The transitional government must also balance the demand for swift criminal accountability with the need to restructure Syria’s judiciary. Establishing a fully independent judiciary will be essential for organizing free elections, managing political disputes, and rehabilitating the economy, since international investment is often tied to confidence in a country’s legal systems. It will also be the most meaningful way for victims to seek redress and for the state to hold perpetrators accountable. The government should therefore carry out judicial reform as soon as possible, in the meantime preparing prosecutions of those most responsible for human rights violations. Although prosecuting lower-ranking perpetrators may provide a sense of immediate justice for victims, our research shows that prosecuting higher-ranking officials ultimately has a larger impact: such trials communicate that no one is above the law, set critical legal precedents, and strengthen public trust in state institutions.

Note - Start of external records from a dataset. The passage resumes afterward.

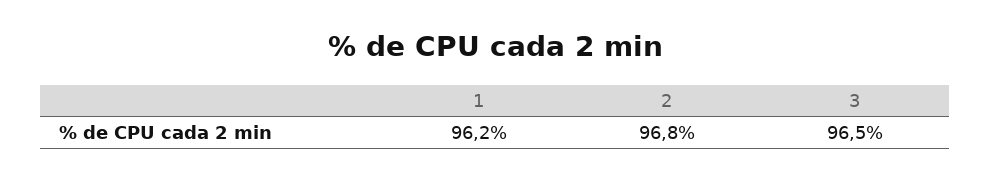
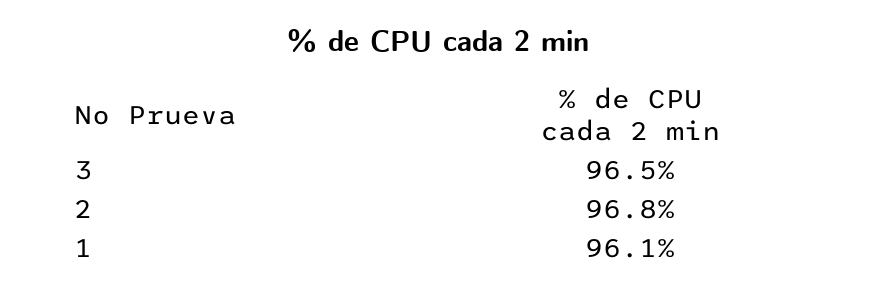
  {
-   "1": 96.2,
+   "1": 96.1,
    "2": 96.8,
    "3": 96.5
  }

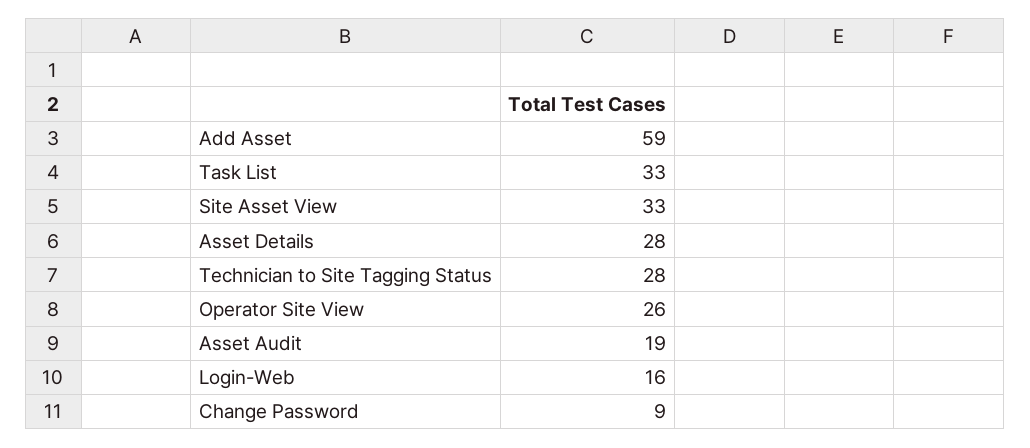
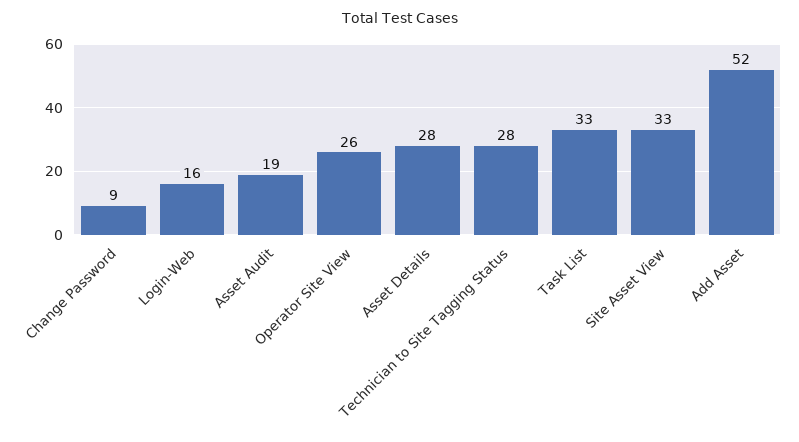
  {
-   "Add Asset": 59,
+   "Add Asset": 52,
    "Task List": 33,
    "Site Asset View": 33,
    "Asset Details": 28,
    "Technician to Site Tagging Status": 28,
    "Operator Site View": 26,
    "Asset Audit": 19,
    "Login-Web": 16,
    "Change Password": 9
  }

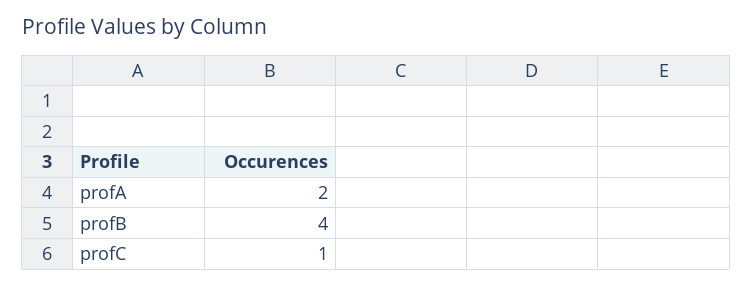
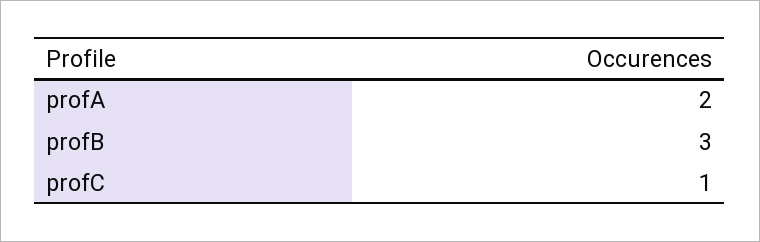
  {
    "profA": 2,
-   "profB": 4,
+   "profB": 3,
    "profC": 1
  }

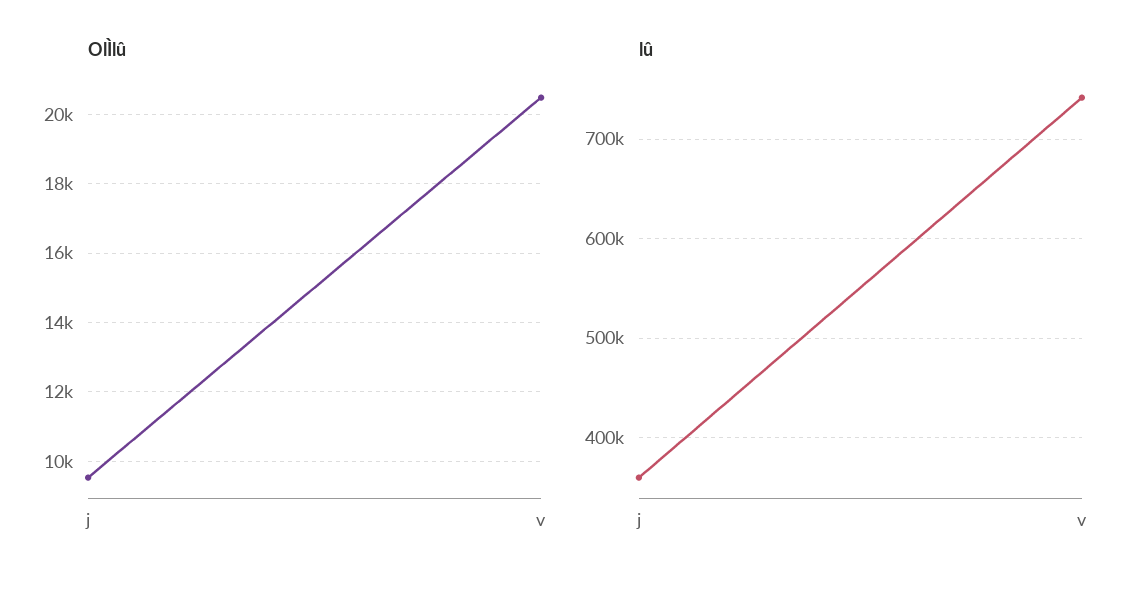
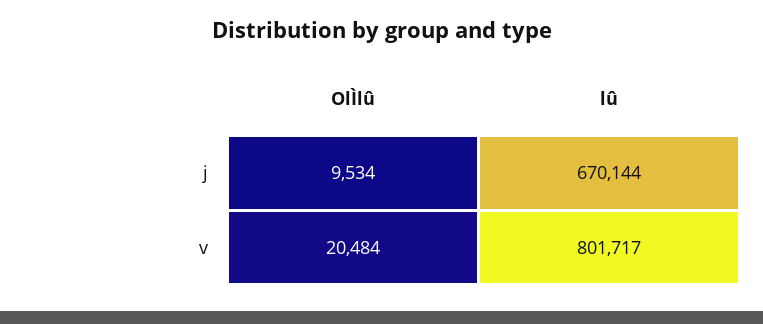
  {
    "OlÌlû": {
      "j": 9534,
      "v": 20484
    },
    "lû": {
-     "j": 360000,
+     "j": 670144,
-     "v": 740000
+     "v": 801717
    }
  }

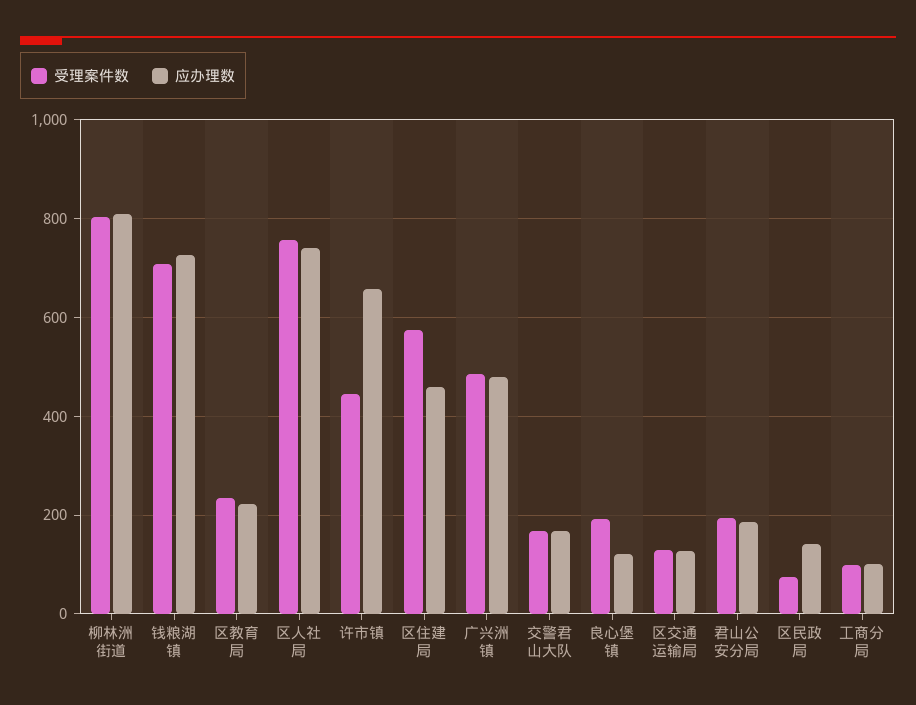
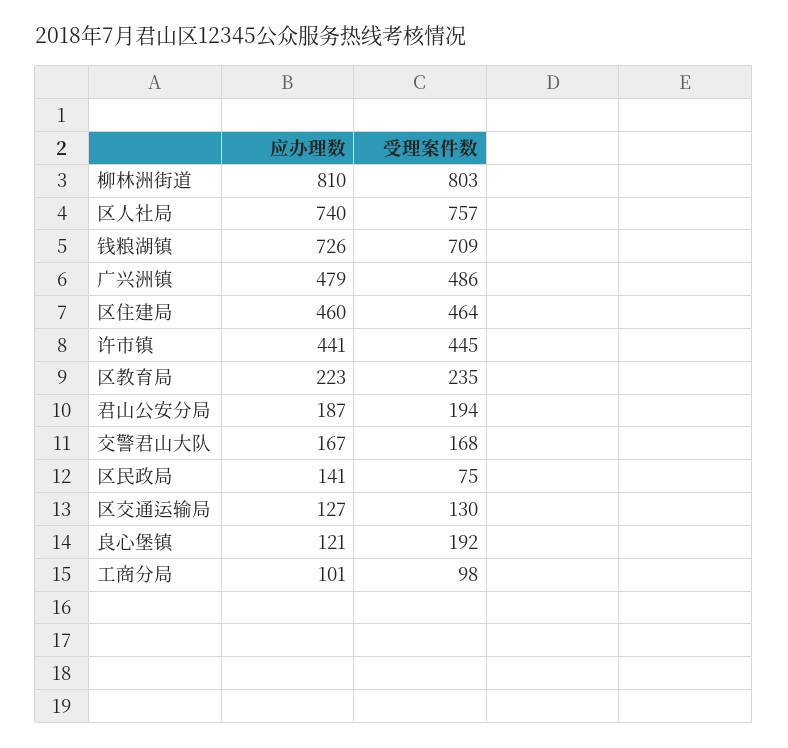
  {
    "受理案件数": {
      "柳林洲街道": 803,
      "钱粮湖镇": 709,
      "区教育局": 235,
      "区人社局": 757,
      "许市镇": 445,
-     "区住建局": 580,
+     "区住建局": 464,
      "广兴洲镇": 486,
      "交警君山大队": 168,
      "良心堡镇": 192,
      "区交通运输局": 130,
      "君山公安分局": 194,
      "区民政局": 75,
      "工商分局": 98
    },
    "应办理数": {
      "柳林洲街道": 810,
      "钱粮湖镇": 726,
      "区教育局": 223,
      "区人社局": 740,
-     "许市镇": 660,
+     "许市镇": 441,
      "区住建局": 460,
      "广兴洲镇": 479,
      "交警君山大队": 167,
      "良心堡镇": 121,
      "区交通运输局": 127,
      "君山公安分局": 187,
      "区民政局": 141,
      "工商分局": 101
    }
  }

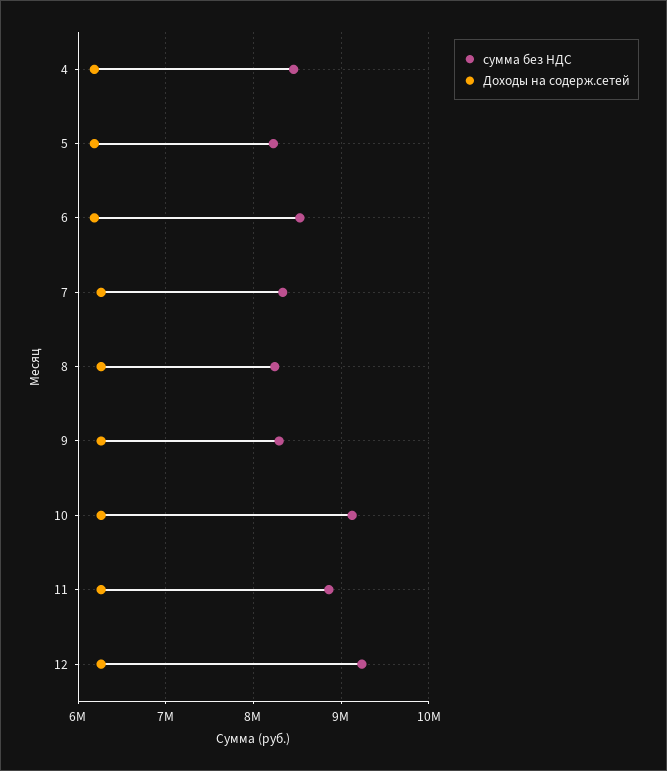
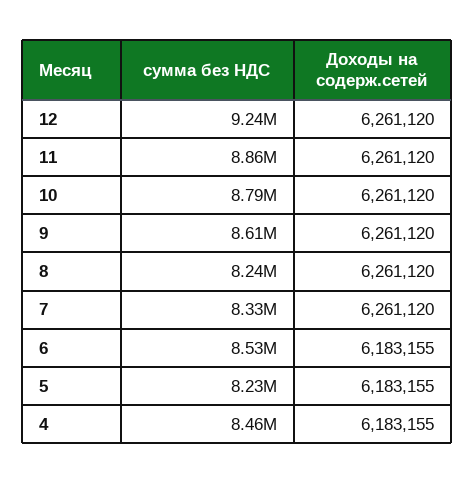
  {
    "сумма без НДС": {
      "4": 8460000,
      "5": 8230000,
      "6": 8530000,
      "7": 8330000,
      "8": 8240000,
-     "9": 8300000,
+     "9": 8610000,
-     "10": 9100000,
+     "10": 8790000,
      "11": 8860000,
      "12": 9240000
    },
    "Доходы на содерж.сетей": {
      "4": 6183155,
      "5": 6183155,
      "6": 6183155,
      "7": 6261120,
      "8": 6261120,
      "9": 6261120,
      "10": 6261120,
      "11": 6261120,
      "12": 6261120
    }
  }

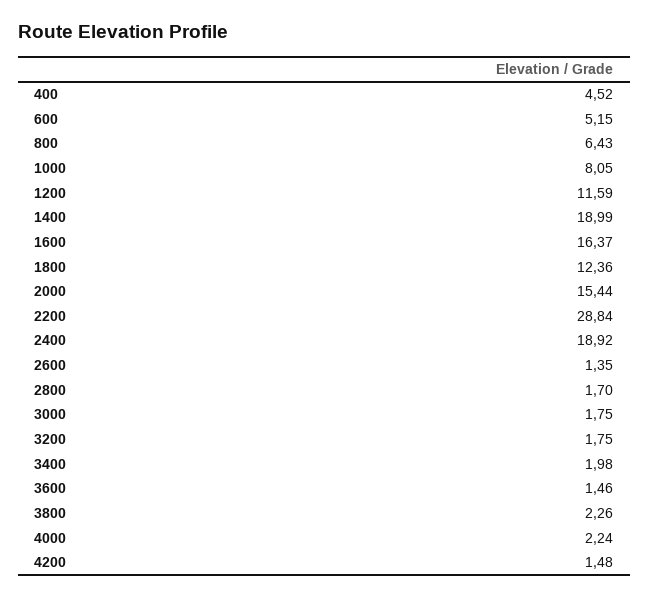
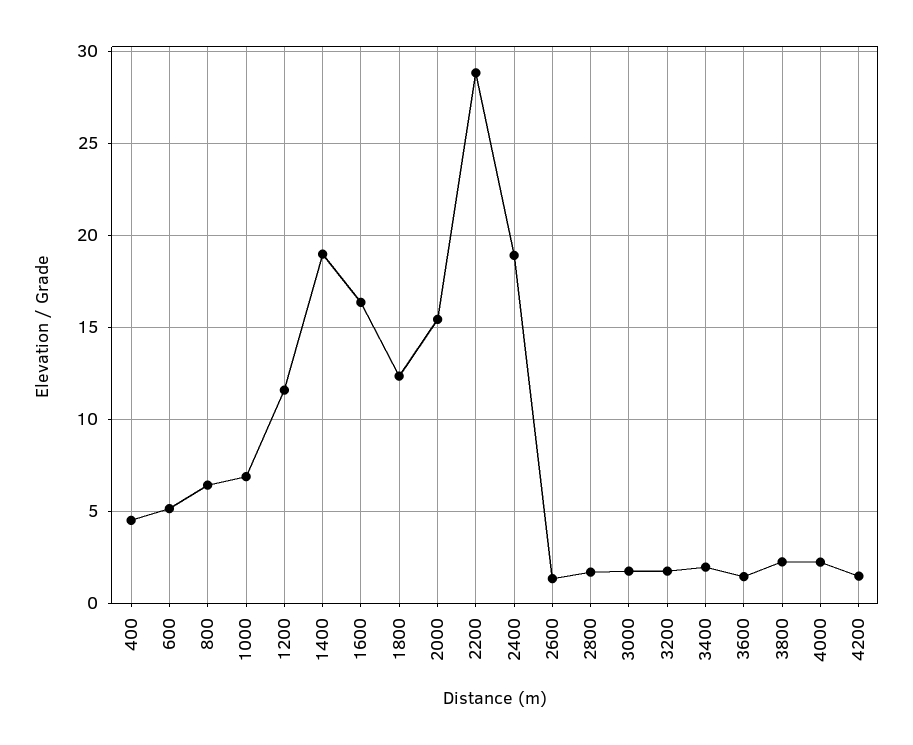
  {
    "400": 4.52,
    "600": 5.15,
    "800": 6.43,
-   "1000": 8.05,
+   "1000": 7,
    "1200": 11.59,
    "1400": 18.99,
    "1600": 16.37,
    "1800": 12.36,
    "2000": 15.44,
    "2200": 28.84,
    "2400": 18.92,
    "2600": 1.35,
    "2800": 1.7,
    "3000": 1.75,
    "3200": 1.75,
    "3400": 1.98,
    "3600": 1.46,
    "3800": 2.26,
    "4000": 2.24,
    "4200": 1.48
  }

The transitional government has acknowledged the urgency for accountability and justice, but if it imposes measures that are not seen as fair and inclusive, the process could backfire. By adopting a phased approach starting with measures to preserve evidence and address victims’ needs, Syria’s new leaders can help strike the right balance. As momentum for transitional justice builds, they will then have more resources to establish strong institutional foundations for prosecutions, reparations, and broader reforms of the state. Fragile post-conflict governments often struggle to maintain popular support, and without a strong commitment to justice and accountability, there is a real risk that authoritarian tendencies will resurface. If transitional justice efforts fail or are manipulated for political purposes, Syria could see renewed repression, corruption, and violence. Ensuring transparency and public trust will be essential in preventing a relapse into dictatorship.